Data records section start

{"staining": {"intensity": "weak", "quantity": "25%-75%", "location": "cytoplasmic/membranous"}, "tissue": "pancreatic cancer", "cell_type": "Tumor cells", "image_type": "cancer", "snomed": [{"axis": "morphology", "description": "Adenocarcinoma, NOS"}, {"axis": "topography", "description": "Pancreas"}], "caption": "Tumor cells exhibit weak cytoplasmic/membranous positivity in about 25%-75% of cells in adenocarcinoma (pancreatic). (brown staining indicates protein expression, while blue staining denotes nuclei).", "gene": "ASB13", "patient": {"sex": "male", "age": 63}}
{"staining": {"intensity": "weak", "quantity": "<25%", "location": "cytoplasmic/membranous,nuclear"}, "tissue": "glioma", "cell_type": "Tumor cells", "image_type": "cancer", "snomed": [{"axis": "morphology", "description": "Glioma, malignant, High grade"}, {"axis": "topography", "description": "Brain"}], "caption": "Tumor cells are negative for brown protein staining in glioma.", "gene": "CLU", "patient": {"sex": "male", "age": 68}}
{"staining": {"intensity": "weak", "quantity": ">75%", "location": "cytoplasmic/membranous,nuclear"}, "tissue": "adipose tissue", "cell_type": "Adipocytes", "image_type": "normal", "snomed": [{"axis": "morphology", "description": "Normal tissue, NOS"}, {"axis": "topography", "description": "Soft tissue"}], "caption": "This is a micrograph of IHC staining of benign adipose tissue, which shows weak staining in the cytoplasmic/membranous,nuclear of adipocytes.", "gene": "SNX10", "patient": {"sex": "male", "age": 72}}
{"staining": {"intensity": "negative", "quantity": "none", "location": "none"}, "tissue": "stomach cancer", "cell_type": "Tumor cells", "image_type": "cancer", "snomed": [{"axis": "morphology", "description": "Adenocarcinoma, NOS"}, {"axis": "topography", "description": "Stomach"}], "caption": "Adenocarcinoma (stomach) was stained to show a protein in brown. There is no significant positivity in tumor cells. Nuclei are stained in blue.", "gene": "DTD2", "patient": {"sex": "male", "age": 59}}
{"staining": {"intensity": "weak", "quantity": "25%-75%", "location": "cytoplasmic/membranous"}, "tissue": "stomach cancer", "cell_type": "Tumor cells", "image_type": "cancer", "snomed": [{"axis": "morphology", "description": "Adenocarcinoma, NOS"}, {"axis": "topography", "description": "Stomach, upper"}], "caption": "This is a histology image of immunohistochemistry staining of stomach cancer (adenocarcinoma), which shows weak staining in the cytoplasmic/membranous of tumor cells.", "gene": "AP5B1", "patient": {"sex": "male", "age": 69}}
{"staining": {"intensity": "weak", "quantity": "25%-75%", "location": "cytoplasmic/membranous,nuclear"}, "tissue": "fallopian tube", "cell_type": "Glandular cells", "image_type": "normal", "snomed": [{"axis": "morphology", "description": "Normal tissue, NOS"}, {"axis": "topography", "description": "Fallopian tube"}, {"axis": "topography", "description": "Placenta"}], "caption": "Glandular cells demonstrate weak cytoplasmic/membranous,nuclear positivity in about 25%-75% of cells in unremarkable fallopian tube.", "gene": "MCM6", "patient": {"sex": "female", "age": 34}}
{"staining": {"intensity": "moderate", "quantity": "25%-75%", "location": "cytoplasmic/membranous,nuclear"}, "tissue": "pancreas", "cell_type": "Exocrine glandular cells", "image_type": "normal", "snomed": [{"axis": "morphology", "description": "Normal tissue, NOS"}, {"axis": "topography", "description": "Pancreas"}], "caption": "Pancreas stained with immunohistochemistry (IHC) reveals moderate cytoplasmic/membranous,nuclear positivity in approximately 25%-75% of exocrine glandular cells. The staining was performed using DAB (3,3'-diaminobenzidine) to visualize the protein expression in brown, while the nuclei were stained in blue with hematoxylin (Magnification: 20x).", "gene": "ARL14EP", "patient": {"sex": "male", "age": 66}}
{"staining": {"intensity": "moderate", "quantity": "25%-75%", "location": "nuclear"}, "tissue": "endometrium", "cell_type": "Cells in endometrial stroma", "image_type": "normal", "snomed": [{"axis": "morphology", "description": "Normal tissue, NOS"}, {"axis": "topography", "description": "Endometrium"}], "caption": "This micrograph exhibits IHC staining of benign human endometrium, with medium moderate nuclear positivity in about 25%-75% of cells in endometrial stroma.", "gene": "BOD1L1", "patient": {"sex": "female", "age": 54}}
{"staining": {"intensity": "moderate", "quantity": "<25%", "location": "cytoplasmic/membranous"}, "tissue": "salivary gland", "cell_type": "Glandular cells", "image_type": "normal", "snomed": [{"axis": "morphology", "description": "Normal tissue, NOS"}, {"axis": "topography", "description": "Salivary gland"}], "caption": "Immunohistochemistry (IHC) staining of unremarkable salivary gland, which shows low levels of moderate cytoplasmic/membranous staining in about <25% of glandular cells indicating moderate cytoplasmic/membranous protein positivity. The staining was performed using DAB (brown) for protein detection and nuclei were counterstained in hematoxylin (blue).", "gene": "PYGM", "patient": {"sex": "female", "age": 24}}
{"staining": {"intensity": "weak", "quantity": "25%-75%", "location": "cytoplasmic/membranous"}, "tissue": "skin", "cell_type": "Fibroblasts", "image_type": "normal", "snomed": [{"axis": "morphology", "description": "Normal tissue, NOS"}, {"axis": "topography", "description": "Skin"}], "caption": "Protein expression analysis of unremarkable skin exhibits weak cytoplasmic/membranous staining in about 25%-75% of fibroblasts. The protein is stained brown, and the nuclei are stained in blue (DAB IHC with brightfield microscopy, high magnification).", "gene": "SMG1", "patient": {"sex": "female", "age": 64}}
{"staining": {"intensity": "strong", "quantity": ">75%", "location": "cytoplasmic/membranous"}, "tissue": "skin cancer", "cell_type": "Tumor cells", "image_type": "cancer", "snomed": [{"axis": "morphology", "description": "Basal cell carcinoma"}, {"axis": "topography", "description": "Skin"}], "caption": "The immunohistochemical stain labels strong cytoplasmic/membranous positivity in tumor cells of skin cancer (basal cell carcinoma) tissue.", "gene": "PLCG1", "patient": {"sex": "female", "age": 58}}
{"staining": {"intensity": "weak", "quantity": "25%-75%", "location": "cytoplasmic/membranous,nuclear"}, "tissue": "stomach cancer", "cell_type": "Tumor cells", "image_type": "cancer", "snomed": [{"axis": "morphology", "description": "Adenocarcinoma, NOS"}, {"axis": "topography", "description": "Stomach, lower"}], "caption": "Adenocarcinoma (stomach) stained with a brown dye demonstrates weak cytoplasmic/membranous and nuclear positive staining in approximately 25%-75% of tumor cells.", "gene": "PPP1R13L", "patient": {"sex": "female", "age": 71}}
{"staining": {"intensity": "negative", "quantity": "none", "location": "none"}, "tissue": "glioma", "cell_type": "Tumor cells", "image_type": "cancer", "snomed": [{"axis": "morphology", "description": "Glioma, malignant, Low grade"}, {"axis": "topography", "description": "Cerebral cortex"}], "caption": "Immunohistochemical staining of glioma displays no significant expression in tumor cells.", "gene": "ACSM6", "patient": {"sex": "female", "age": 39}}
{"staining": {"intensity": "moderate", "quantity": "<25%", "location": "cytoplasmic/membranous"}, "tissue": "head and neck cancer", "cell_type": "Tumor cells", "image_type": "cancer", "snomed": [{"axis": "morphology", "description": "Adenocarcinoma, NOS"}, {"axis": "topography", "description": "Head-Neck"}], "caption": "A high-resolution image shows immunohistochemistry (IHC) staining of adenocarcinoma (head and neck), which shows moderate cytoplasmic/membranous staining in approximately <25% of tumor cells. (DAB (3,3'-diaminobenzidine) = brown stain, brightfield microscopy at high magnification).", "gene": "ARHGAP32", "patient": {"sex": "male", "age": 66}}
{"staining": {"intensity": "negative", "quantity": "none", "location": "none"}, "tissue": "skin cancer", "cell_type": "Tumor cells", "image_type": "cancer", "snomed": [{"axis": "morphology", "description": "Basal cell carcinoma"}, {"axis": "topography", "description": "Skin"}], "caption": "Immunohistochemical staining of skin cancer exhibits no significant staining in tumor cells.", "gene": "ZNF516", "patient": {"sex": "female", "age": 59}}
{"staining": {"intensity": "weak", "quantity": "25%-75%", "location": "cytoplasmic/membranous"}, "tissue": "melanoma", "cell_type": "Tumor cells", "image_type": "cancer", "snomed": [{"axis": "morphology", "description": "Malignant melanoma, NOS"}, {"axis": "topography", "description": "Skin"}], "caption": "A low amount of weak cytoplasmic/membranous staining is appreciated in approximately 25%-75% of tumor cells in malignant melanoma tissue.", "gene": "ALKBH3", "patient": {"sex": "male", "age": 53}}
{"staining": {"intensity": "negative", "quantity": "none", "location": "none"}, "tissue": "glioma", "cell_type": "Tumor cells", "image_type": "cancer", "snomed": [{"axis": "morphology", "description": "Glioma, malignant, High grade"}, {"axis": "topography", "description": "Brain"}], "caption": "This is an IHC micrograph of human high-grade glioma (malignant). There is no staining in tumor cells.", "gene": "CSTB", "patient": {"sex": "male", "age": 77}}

Data records section end

An exact, complete copy of the lines above from the one with "(stomach) stained with" through the one with "high-resolution image shows" is the whole answer.

- _Output for this task_:
{"staining": {"intensity": "weak", "quantity": "25%-75%", "location": "cytoplasmic/membranous,nuclear"}, "tissue": "stomach cancer", "cell_type": "Tumor cells", "image_type": "cancer", "snomed": [{"axis": "morphology", "description": "Adenocarcinoma, NOS"}, {"axis": "topography", "description": "Stomach, lower"}], "caption": "Adenocarcinoma (stomach) stained with a brown dye demonstrates weak cytoplasmic/membranous and nuclear positive staining in approximately 25%-75% of tumor cells.", "gene": "PPP1R13L", "patient": {"sex": "female", "age": 71}}
{"staining": {"intensity": "negative", "quantity": "none", "location": "none"}, "tissue": "glioma", "cell_type": "Tumor cells", "image_type": "cancer", "snomed": [{"axis": "morphology", "description": "Glioma, malignant, Low grade"}, {"axis": "topography", "description": "Cerebral cortex"}], "caption": "Immunohistochemical staining of glioma displays no significant expression in tumor cells.", "gene": "ACSM6", "patient": {"sex": "female", "age": 39}}
{"staining": {"intensity": "moderate", "quantity": "<25%", "location": "cytoplasmic/membranous"}, "tissue": "head and neck cancer", "cell_type": "Tumor cells", "image_type": "cancer", "snomed": [{"axis": "morphology", "description": "Adenocarcinoma, NOS"}, {"axis": "topography", "description": "Head-Neck"}], "caption": "A high-resolution image shows immunohistochemistry (IHC) staining of adenocarcinoma (head and neck), which shows moderate cytoplasmic/membranous staining in approximately <25% of tumor cells. (DAB (3,3'-diaminobenzidine) = brown stain, brightfield microscopy at high magnification).", "gene": "ARHGAP32", "patient": {"sex": "male", "age": 66}}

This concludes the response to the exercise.